The Brooklyn Book Festival is the largest free literary event in New York City, presenting an array of national and international literary stars and emerging authors. One of America’s premier book festivals, this hip, smart diverse gathering attracts thousands of book lovers of all ages to enjoy authors and the festival’s lively literary marketplace. 

With over 200 different stalls from indie publishers, authors, literary organizations such as the Jane Austen Society and the Kurt Vonnegut Library; as well as booths selling literary style clothes, book marks, and other book needs. Then, there were panels throughout the day accompanied by author signings. Open from 10:00 AM – 6:00 PM, there was just not enough time to do everything, see every booth, and meet every author. Sacrifices had to be made.

This year, the festival took place on September 22nd. This was my second time going, but my first getting everything out of it and more. I went with three of my friends, one being the awesome blogger Christine at Readerly Musings.

My did we have fun. Christine and I got there long before my other friends, allowing us to listen to the first ever YA panel on the main stage with Francesca Lia Block, David Levithan, and Lauren Myracle where they discussed banned books, the effect it has on the authors, and the people who defend their work. It was nice to hear an author’s perspective on the ridiculousness that is the banning of books. Which was even better, in my opinion, was that all three of them have been banned before, coincidentally on the same year. I got to understand what it takes emotionally to withstand such negative reactions and press. Lauren Myracle even said she got many e-mails asking her if she was a pedophile and the like.

What was nice, was how they spoke about the people that would go to battle for them: the librarians who wanted to keep their books on the shelves, the teachers who believed the books were important to their curriculum and should not be regarded as something vile and banned worthy.

David Levithan told a nice story how he met some parents who would leave his book, Boy meets Boy, by their son’s bed or on the table to say they know he’s gay and it’s ok. Of course, some of the sons went the “passive aggressive way” as Levithan put it and left the book so there parents could see. Lauren Myracle had a heart-warming story, too, about a concerned father not from what she wrote, but asking for advice to connect to his teenager daughter, and thanked her. I would say best first panel I went to.

Following that panel, each author was available for signings. Unfortunately, my photos did not upload so I can’t show you the pretty author pictures, but rest assured they exist. I had David Levithan (my second favorite YA writer) sign his latest book Two Boys Kissing and the tenth anniversary edition of Boy meets Boy. To say I was fan girling it with him would be very apt. I gushed. And, Francesca Lia Block signed her latest book Love in the Time of Global Warming. This was all new to me since last year I wasn’t really aware authors were available for signings. 

It was tough to make it to all of the stalls, but Christine and I covered almost all of them. And, I left stumbling with all my bags filled with books. (Another post on that to come).

I finally got to meet poet and writer Tao Lin. He was definitely unfazed by being an author/public figure a person would want to meet.

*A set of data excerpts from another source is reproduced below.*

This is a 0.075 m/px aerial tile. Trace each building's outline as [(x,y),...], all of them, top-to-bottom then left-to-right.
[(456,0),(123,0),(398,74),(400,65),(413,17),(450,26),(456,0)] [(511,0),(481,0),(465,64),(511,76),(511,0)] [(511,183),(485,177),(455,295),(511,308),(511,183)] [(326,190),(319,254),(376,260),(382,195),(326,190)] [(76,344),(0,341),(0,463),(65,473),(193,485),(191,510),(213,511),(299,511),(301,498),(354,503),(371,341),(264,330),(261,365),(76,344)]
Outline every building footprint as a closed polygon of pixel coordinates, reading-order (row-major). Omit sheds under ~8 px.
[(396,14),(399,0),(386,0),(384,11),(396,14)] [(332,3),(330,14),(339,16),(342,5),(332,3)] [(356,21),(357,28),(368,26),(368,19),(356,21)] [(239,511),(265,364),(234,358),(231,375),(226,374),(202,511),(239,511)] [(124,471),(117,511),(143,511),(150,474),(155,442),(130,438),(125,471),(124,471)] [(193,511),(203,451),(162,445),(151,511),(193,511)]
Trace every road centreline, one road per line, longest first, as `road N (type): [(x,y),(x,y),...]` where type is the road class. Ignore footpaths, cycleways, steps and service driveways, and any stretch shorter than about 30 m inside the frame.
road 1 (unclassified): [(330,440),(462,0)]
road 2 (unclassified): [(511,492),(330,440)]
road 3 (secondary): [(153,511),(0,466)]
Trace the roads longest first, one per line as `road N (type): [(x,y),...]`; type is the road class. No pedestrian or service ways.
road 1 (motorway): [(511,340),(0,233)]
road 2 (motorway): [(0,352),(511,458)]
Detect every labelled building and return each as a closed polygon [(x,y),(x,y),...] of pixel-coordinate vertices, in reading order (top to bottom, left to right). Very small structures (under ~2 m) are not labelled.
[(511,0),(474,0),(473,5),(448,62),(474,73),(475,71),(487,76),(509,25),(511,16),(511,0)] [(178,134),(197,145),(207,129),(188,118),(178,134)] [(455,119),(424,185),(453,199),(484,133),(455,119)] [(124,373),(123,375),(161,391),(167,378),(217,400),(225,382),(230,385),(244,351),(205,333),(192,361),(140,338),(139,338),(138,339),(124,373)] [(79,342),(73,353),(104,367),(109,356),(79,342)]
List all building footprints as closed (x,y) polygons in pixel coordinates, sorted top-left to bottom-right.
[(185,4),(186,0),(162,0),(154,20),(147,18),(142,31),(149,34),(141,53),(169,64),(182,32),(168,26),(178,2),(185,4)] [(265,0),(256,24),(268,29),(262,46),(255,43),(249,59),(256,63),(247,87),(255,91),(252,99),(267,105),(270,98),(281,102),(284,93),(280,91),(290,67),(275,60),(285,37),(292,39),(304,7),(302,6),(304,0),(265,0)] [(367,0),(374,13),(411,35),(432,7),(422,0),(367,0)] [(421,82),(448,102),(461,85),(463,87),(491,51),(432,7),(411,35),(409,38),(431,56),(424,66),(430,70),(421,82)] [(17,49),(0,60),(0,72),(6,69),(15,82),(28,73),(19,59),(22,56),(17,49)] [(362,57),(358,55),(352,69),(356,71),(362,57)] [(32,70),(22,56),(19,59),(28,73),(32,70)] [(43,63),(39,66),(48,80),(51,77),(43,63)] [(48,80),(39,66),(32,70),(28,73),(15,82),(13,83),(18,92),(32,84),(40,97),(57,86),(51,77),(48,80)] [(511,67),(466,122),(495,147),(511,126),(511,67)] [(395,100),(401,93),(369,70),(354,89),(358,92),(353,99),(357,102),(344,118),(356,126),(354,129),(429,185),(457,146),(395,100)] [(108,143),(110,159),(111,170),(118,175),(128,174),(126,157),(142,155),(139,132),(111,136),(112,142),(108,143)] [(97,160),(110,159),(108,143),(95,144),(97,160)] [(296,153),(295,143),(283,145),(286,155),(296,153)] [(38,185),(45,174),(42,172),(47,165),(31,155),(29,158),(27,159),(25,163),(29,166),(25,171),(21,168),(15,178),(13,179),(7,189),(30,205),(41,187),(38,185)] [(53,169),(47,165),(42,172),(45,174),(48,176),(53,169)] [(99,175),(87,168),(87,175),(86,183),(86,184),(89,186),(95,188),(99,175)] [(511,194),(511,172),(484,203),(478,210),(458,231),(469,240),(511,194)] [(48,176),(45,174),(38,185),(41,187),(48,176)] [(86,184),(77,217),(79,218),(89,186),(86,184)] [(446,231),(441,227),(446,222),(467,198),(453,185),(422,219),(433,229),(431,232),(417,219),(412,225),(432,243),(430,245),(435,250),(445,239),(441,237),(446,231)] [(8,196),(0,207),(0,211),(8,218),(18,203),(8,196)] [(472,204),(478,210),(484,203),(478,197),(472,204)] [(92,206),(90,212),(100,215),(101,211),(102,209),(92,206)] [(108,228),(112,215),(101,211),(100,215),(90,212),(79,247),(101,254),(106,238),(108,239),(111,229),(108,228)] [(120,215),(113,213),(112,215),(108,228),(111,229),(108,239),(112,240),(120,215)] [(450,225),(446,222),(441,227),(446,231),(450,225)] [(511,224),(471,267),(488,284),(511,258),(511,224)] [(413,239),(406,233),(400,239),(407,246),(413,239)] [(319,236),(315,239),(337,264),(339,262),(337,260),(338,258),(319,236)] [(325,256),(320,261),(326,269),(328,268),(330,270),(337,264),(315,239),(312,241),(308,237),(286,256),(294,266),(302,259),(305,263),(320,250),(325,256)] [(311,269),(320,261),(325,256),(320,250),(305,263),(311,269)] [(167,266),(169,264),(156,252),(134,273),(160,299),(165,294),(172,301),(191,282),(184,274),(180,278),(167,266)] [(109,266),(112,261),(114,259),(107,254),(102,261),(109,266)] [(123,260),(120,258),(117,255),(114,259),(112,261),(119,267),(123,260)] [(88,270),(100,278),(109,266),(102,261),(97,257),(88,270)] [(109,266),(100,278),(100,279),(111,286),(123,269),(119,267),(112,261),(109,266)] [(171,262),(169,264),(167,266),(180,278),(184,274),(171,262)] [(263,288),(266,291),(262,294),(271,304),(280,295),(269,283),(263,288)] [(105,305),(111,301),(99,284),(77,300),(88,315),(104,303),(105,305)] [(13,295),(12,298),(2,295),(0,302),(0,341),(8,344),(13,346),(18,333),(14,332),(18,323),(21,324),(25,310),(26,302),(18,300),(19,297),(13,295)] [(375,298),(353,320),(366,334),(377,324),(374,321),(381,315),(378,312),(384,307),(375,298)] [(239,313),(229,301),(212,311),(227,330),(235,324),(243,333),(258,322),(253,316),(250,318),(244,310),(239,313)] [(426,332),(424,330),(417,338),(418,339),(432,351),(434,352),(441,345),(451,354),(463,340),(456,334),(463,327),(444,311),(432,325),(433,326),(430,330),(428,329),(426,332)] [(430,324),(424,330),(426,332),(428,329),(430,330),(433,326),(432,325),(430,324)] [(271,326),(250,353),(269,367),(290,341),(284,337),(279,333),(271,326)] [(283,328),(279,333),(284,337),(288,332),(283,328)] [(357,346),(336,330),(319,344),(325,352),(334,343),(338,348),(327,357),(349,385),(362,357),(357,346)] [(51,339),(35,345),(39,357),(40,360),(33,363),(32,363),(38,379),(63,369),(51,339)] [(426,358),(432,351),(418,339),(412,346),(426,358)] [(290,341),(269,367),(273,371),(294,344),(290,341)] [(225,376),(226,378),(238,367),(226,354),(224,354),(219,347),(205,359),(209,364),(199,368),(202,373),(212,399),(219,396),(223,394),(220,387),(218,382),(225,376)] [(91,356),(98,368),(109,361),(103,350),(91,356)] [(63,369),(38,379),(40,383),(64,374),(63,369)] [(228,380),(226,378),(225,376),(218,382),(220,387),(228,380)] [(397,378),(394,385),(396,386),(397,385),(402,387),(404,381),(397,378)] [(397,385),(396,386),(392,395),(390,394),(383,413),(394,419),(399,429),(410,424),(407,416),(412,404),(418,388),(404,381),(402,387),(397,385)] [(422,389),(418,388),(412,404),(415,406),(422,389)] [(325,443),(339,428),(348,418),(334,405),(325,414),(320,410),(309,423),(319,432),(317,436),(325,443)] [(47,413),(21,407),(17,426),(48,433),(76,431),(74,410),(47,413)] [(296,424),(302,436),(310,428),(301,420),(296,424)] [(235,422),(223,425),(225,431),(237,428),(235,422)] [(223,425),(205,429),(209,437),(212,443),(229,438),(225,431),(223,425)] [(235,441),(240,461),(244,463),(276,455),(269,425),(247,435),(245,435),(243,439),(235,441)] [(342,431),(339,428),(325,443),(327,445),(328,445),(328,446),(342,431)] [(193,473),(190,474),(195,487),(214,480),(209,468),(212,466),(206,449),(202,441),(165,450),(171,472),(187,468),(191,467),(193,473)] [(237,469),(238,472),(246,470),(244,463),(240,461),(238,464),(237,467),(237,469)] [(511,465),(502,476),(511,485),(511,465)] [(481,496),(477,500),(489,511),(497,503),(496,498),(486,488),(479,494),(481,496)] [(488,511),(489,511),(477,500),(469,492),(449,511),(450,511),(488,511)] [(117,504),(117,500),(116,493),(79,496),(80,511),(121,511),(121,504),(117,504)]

He shrugged A LOT, which I find both delightful and disarming. He was kind enough, beyond kind really, to give me a copy of his first book of poetry you are a little bit happier than i am that I have wanted for a long time. I couldn’t believe he did that. So, I delightfully devoured it in one sitting (only 72 pages, but still).

To say I had a great time would be an understatement. I spent too much money, my arms hurt from carrying my boatload of books, and I spent too much money. I am happy with every single purchase I made. I just couldn’t resist and don’t mind. Thankfully, this is only a once a year thing or I really will be broke with no shelf space.